Streaming a download

Pour the river through a cup, a sip at a time — never try to hold the whole river at once.

The idea

You're serving a 2 GB file to a client. The tempting code reads the whole file into memory, then writes it to the socket. That works on your laptop with one user. Under load, every concurrent download holds its full file in RAM at once, and the server runs out of memory.

Streaming reads the file in small, fixed-size chunks and forwards each chunk to the client before reading the next. Memory stays flat and small — one chunk at a time — no matter how big the file or how many people download it. The trade is a little more code for a server that doesn't fall over.

Mode:

Pick a mode, then press Play to serve a 6-chunk file.

How it works

You open the file as a read handle and loop: read one chunk into a small reusable buffer, write that chunk to the response, repeat until the read returns nothing. The buffer is the only memory you hold — typically a few kilobytes — so peak memory is independent of file size.

CHUNK = 64 * 1024  # 64 KB reusable buffer

def stream_file(path, response):
    with open(path, "rb") as f:
        while True:
            chunk = f.read(CHUNK)   # read at most CHUNK bytes
            if not chunk:           # EOF: read returned empty
                break
            response.write(chunk)   # forward, then let it be freed
    response.end()
# Peak memory ~= one CHUNK, regardless of file size.

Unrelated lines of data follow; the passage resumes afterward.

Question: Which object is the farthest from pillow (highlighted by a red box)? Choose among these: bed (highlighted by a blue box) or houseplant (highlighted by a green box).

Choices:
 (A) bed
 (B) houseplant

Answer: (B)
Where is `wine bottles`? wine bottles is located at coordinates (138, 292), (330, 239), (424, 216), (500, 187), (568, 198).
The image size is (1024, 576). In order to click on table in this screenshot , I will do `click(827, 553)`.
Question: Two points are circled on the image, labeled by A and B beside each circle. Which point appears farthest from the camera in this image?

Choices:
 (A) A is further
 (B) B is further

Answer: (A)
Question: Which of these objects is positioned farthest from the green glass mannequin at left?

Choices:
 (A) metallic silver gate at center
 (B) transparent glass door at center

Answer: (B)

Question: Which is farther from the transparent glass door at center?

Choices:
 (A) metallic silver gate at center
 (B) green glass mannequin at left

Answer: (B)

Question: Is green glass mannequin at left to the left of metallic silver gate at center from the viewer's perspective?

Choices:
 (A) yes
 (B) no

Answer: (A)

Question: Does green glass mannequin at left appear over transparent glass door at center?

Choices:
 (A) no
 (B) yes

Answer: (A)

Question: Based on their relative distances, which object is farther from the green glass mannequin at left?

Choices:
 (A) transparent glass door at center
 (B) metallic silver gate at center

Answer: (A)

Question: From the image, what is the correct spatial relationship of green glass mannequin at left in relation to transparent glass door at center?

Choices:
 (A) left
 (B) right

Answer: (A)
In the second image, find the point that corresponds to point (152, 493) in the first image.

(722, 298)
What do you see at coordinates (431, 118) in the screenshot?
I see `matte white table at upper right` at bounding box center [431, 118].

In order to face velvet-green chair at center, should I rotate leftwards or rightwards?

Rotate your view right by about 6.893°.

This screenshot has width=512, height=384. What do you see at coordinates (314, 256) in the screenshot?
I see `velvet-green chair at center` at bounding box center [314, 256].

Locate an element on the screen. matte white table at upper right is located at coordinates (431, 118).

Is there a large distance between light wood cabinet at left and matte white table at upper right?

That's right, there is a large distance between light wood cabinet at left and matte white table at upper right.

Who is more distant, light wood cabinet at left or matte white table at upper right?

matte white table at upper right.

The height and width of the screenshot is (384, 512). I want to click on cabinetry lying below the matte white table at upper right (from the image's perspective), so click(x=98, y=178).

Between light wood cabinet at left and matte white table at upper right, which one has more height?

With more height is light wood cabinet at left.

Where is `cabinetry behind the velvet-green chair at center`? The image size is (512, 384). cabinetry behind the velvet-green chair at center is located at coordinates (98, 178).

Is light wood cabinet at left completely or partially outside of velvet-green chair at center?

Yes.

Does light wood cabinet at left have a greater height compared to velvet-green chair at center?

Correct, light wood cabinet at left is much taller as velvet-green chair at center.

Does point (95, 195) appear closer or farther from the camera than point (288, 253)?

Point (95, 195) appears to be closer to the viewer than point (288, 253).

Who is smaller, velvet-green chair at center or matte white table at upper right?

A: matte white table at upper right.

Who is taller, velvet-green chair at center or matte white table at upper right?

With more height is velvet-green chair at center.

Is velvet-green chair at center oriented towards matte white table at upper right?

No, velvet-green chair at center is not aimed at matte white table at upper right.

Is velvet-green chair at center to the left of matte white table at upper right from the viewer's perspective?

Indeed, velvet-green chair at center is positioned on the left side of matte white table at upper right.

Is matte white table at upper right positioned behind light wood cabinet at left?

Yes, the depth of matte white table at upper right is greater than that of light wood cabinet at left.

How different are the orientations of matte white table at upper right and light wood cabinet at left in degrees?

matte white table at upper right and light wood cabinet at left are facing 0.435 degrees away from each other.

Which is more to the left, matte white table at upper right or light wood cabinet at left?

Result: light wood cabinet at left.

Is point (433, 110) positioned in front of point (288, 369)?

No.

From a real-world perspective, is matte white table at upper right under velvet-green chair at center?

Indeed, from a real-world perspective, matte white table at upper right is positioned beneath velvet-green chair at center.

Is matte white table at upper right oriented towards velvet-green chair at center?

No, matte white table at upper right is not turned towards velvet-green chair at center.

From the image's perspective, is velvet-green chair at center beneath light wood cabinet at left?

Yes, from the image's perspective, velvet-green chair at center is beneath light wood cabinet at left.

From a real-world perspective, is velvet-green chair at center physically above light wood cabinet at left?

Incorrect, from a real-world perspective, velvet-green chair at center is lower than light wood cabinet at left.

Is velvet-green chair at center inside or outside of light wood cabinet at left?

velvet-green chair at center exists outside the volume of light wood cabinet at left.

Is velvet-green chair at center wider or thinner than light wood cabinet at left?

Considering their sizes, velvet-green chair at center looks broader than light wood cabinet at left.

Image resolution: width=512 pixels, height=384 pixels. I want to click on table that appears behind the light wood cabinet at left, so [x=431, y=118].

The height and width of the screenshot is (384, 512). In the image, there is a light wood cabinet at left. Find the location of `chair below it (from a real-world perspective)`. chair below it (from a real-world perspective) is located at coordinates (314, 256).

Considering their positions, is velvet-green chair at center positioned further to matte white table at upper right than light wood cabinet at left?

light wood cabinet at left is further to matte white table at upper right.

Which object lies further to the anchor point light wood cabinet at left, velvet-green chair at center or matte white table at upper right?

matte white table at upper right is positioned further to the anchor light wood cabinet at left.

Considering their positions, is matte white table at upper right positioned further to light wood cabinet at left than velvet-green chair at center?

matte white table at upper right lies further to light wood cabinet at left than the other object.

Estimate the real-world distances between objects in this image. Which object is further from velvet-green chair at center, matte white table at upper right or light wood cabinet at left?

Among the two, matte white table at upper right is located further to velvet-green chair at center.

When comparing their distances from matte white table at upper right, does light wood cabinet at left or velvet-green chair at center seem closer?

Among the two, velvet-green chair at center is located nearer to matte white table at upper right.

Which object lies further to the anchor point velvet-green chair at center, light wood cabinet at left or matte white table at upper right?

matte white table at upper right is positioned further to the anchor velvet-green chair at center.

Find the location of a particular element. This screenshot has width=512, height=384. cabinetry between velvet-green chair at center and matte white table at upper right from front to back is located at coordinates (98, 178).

Most web frameworks expose this as a generator or a file-stream response. The key is that you never build a single object holding all the bytes.

Cost

Signal	Load all	Stream
Peak memory per request	O(file size)	O(chunk size)
Memory under N concurrent	N × file size	N × chunk size
Time to first byte	After full read	After first chunk
Code complexity	Lower	Slightly higher

Watch out for

Reading the whole file with read() and no size argument — that is the load-all bug, just hidden in a one-liner.
Building a list of all chunks and joining at the end. You've streamed the read but still hold everything; memory is no better.
Forgetting backpressure: if the client is slow and you read faster than you send, chunks queue up in a buffer and memory grows anyway. Respect the writer's drain signal.
Not setting Content-Length (or using chunked transfer encoding) — some clients hang waiting to know when the body ends.
Leaking the file handle when the client disconnects mid-stream. Always close in a finally or use a context manager.

Worked example

Suppose 200 users each download a 1 GB video at once. Load-all needs roughly 200 GB of RAM held at the same time — impossible on a normal box, so the server crashes. Streaming with a 64 KB buffer needs about 200 × 64 KB ≈ 13 MB total. Same files, same users, but one design fits in memory and the other doesn't.

Check yourself

You stream the file but collect every chunk into a list, then b"".join(chunks) at the end. Does peak memory improve?